# Assignment:
What are the lines from the top of the entries below through the line containing "As would be"? Return them exactly, both ends included, without the pictures.

Saved data entries

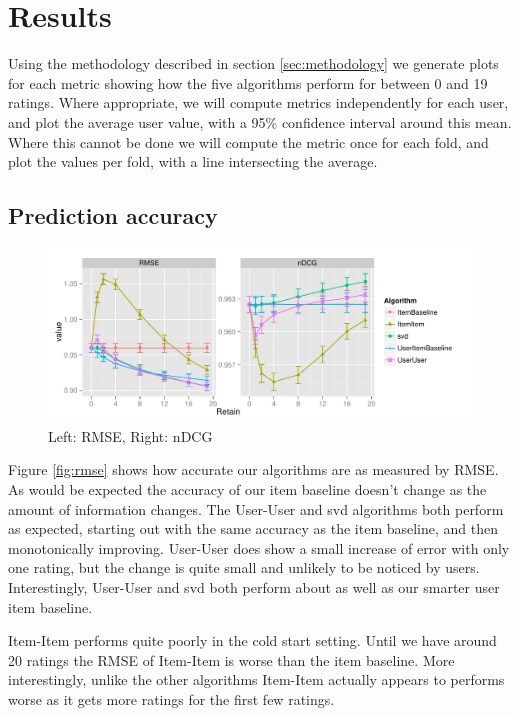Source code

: \documentclass[letterpaper]{sig-alternate}
\begin{document}
\section{Results}

  Using the methodology described in section \ref{sec:methodology} we generate plots for each metric showing how the five algorithms perform for between 0 and 19 ratings.
  Where appropriate, we will compute metrics independently for each user, and plot the average user value, with a 95\% confidence interval around this mean.
  Where this cannot be done we will compute the metric once for each fold, and plot the values per fold, with a line intersecting the average.

\subsection{Prediction accuracy}
\begin{figure}
  \centering

  \includegraphics[width=\linewidth]{../lenskit/output/ekstrandTuned20/accuracy.pdf}
  \caption{Left: RMSE, Right: nDCG}
  \label{fig:rmse}
  \label{fig:ndcg}
\end{figure}
  Figure \ref{fig:rmse} shows how accurate our algorithms are as measured by RMSE.
  As would be expected the accuracy of our item baseline doesn't change as the amount of information changes.
  The User-User and svd algorithms both perform as expected, starting out with the same accuracy as the item baseline, and then monotonically improving.
  User-User does show a small increase of error with only one rating, but the change is quite small and unlikely to be noticed by users.
  Interestingly, User-User and svd both perform about as well as our smarter user item baseline. %

  Item-Item performs quite poorly in the cold start setting.
  Until we have around 20 ratings the RMSE of Item-Item is worse than the item baseline.
  More interestingly, unlike the other algorithms Item-Item actually appears to performs worse as it gets more ratings for the first few ratings.
  
\end{document}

# Result of this task:
Source code

: \documentclass[letterpaper]{sig-alternate}
\begin{document}
\section{Results}

  Using the methodology described in section \ref{sec:methodology} we generate plots for each metric showing how the five algorithms perform for between 0 and 19 ratings.
  Where appropriate, we will compute metrics independently for each user, and plot the average user value, with a 95\% confidence interval around this mean.
  Where this cannot be done we will compute the metric once for each fold, and plot the values per fold, with a line intersecting the average.

\subsection{Prediction accuracy}
\begin{figure}
  \centering

  \includegraphics[width=\linewidth]{../lenskit/output/ekstrandTuned20/accuracy.pdf}
  \caption{Left: RMSE, Right: nDCG}
  \label{fig:rmse}
  \label{fig:ndcg}
\end{figure}
  Figure \ref{fig:rmse} shows how accurate our algorithms are as measured by RMSE.
  As would be expected the accuracy of our item baseline doesn't change as the amount of information changes.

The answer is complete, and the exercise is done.